Forget about Susan Rice. Peter Irsanow asks at The Corner "what about the 20,000 heat seeking surface-to-air missiles that were left unsecured after the rebel takeover last year?”
"The urgency of securing Libyan weaponry after the president’s campaign to depose Qaddafi was plain from the outset. Shortly after the dictator was deposed, scores of al-Qaeda and Islamist flags were raised throughout Benghazi, including the rebel headquarters in that city. According to rebel leader Abdel-Hakim al-Hasidi, a significant number of Libyan rebels were al-Qaeda fighters, many of whom had fought U.S. troops in Iraq and Afghanistan. That would have alerted even a casual observer to the possibility that Qaddafi’s massive weapons stockpiles might end up in the hands of some bad actors."
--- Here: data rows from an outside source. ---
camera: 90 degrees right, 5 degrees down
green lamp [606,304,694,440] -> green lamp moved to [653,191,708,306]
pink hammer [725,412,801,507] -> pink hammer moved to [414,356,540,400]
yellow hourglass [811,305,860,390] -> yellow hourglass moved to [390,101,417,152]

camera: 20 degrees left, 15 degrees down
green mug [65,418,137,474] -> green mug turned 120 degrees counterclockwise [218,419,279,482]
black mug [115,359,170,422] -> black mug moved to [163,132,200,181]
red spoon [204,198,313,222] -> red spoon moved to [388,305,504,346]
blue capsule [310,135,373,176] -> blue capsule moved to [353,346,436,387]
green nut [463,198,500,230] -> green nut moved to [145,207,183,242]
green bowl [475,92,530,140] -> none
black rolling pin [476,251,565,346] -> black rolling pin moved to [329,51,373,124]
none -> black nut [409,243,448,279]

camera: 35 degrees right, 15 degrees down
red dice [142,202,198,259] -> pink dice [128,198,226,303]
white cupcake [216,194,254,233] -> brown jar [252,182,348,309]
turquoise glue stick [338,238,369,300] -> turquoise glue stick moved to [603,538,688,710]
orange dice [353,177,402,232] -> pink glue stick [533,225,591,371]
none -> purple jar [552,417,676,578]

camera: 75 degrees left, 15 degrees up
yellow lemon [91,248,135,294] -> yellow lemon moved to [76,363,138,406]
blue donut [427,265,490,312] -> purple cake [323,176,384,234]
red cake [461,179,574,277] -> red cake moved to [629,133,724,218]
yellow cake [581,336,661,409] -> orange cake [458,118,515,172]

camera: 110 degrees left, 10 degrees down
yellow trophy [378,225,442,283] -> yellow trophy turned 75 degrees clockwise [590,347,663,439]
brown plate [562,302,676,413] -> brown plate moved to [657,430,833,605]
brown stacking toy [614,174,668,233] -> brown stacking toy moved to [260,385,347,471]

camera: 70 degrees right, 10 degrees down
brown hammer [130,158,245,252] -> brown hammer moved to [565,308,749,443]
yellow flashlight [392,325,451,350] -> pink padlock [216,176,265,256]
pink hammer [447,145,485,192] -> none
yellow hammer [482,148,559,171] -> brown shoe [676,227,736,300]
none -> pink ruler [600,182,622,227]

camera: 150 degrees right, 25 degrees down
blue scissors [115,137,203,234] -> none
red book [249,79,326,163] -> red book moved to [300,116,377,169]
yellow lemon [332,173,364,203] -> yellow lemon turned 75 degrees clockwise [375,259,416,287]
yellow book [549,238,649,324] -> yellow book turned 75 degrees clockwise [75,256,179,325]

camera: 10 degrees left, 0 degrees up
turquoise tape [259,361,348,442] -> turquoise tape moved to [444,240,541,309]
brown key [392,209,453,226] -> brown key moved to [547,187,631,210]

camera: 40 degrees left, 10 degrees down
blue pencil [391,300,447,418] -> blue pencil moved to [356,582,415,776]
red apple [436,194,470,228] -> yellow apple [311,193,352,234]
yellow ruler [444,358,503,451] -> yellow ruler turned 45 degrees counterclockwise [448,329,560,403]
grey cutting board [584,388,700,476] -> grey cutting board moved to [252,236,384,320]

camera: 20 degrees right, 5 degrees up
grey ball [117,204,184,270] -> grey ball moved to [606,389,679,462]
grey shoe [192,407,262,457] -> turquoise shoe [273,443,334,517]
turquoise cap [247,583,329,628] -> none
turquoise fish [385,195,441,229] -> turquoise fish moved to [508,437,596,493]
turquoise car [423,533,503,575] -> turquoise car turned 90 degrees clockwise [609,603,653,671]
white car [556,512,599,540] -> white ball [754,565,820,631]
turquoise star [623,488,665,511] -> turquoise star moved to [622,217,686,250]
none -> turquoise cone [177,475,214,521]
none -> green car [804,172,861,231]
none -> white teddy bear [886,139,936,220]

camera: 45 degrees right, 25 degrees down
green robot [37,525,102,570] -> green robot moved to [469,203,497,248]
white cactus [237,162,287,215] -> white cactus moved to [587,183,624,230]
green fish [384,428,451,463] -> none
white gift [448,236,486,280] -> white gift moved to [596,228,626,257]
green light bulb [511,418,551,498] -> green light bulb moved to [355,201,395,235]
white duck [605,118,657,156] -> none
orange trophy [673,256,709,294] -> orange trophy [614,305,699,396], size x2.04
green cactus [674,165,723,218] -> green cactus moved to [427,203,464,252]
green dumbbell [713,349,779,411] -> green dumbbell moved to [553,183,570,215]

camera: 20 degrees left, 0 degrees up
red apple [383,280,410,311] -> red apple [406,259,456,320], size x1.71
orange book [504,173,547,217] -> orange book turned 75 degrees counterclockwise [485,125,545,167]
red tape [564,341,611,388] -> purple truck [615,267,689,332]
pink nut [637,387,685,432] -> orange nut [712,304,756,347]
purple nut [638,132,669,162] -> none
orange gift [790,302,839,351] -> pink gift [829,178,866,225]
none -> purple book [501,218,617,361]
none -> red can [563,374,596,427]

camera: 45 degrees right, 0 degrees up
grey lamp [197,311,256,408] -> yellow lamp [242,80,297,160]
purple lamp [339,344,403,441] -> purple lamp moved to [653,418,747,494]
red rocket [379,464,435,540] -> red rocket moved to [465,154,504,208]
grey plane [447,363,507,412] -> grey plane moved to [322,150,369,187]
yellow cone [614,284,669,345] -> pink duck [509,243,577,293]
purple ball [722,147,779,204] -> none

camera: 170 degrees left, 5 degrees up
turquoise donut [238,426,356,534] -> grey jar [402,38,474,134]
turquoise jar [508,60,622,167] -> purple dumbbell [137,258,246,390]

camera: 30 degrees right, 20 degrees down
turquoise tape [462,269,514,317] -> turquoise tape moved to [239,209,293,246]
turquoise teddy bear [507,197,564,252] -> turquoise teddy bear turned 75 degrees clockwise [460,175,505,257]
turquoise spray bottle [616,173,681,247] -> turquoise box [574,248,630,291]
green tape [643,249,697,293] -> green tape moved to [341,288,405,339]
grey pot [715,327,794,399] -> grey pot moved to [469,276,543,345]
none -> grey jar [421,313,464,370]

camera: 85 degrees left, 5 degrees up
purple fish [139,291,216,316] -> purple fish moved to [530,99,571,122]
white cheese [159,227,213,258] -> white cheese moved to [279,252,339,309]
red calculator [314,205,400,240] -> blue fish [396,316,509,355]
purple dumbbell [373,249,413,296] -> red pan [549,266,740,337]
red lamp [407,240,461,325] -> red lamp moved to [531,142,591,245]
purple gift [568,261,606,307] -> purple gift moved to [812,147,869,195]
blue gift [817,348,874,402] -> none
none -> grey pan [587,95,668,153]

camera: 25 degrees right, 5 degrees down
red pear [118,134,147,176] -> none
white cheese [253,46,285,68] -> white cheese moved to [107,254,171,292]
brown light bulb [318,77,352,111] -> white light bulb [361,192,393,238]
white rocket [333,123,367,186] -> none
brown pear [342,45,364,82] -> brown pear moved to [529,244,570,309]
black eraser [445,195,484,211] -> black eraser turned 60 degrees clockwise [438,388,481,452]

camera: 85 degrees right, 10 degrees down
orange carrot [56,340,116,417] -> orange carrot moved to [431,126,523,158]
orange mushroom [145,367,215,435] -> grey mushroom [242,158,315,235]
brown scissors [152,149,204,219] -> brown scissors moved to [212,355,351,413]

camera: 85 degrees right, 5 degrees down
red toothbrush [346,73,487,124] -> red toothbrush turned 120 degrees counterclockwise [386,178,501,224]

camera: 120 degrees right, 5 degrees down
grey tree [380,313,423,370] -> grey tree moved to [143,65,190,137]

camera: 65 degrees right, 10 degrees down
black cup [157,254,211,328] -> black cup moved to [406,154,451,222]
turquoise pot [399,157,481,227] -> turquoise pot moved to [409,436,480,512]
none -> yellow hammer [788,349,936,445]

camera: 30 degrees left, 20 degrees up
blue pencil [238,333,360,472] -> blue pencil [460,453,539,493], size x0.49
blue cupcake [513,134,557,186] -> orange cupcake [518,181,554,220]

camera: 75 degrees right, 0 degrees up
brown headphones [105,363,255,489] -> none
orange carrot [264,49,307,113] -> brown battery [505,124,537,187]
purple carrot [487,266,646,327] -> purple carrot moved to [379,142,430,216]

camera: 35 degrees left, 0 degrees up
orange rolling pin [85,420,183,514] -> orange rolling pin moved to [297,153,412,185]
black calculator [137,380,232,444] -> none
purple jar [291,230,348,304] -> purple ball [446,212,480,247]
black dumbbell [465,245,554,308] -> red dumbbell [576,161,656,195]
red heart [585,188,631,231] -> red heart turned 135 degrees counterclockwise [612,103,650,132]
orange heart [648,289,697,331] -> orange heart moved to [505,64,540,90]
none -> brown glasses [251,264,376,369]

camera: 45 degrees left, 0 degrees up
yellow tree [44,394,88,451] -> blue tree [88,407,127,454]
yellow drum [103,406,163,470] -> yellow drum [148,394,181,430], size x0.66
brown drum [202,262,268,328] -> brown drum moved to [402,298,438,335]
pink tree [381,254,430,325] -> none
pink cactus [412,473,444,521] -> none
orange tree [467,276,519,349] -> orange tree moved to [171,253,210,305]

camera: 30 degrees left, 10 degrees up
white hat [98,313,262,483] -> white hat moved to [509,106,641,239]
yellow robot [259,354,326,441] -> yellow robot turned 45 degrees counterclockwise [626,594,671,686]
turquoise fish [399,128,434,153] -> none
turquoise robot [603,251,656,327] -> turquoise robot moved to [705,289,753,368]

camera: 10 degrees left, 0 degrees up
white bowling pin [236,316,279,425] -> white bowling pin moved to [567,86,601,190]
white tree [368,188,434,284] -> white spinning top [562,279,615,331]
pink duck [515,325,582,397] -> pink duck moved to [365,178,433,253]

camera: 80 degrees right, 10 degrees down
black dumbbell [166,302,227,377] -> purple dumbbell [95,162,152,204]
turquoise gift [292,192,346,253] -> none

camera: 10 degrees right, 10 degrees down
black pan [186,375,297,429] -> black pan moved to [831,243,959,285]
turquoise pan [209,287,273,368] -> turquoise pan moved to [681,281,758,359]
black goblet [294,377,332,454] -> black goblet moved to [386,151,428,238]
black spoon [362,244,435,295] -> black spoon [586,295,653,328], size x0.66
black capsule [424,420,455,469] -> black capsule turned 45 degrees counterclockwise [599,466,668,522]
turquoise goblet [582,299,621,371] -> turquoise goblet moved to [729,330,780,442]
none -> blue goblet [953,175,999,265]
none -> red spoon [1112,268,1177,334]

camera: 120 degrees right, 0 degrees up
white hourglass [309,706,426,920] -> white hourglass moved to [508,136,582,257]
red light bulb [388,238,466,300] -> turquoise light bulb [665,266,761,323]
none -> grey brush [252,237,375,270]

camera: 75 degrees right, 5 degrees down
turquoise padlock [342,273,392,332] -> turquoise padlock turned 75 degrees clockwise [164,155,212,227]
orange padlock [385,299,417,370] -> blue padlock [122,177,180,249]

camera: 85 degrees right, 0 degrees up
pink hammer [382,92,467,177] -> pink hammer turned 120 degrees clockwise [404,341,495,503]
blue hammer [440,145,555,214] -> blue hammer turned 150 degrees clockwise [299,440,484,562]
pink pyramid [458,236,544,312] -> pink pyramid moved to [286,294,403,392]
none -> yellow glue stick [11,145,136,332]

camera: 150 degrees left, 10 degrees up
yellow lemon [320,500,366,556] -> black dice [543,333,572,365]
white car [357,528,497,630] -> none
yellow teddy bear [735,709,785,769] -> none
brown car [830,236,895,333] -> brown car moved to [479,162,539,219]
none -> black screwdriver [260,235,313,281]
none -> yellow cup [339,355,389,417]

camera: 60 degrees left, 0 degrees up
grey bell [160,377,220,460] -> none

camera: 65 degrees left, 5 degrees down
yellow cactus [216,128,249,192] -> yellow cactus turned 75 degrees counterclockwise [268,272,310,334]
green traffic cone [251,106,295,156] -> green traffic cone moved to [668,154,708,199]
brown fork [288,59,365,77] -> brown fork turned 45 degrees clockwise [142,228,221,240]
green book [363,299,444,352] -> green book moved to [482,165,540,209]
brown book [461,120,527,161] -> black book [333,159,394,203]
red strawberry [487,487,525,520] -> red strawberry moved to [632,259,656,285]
"Soon afterwards, however, a U.N. envoy reported that Libyan weapons depots were left unguarded after Qaddafi’s overthrow. Since “leading from behind” meant a light or non-existent American footprint in Libya, securing Libya’s vast munitions stockpiles was left in large part to the rebels — that is, the same folks who couldn’t wait to raise the aforementioned flags."
"The weapons depots contained, among other things, chemical and radiological material, including an estimated 7,000 drums of uranium. At the time, assistant secretary of state Andrew Shapiro stated that terrorist groups were interested in obtaining Libyan anti-aircraft missiles which “could pose a threat to civil aviation.” Furthermore, the Washington Post’s David Ignatius reported last May that former CIA officers, apoplectic about the missing weapons, stated that the missiles included Russian-made SA-7 and SA-24 missiles."
"This is just one of the reasons it’s not time to “move on” from questions about Benghazi . If the administration couldn’t competently handle security at our diplomatic facilities in Libya, it raises legitimate questions about its competency in securing the Libyan missiles as well."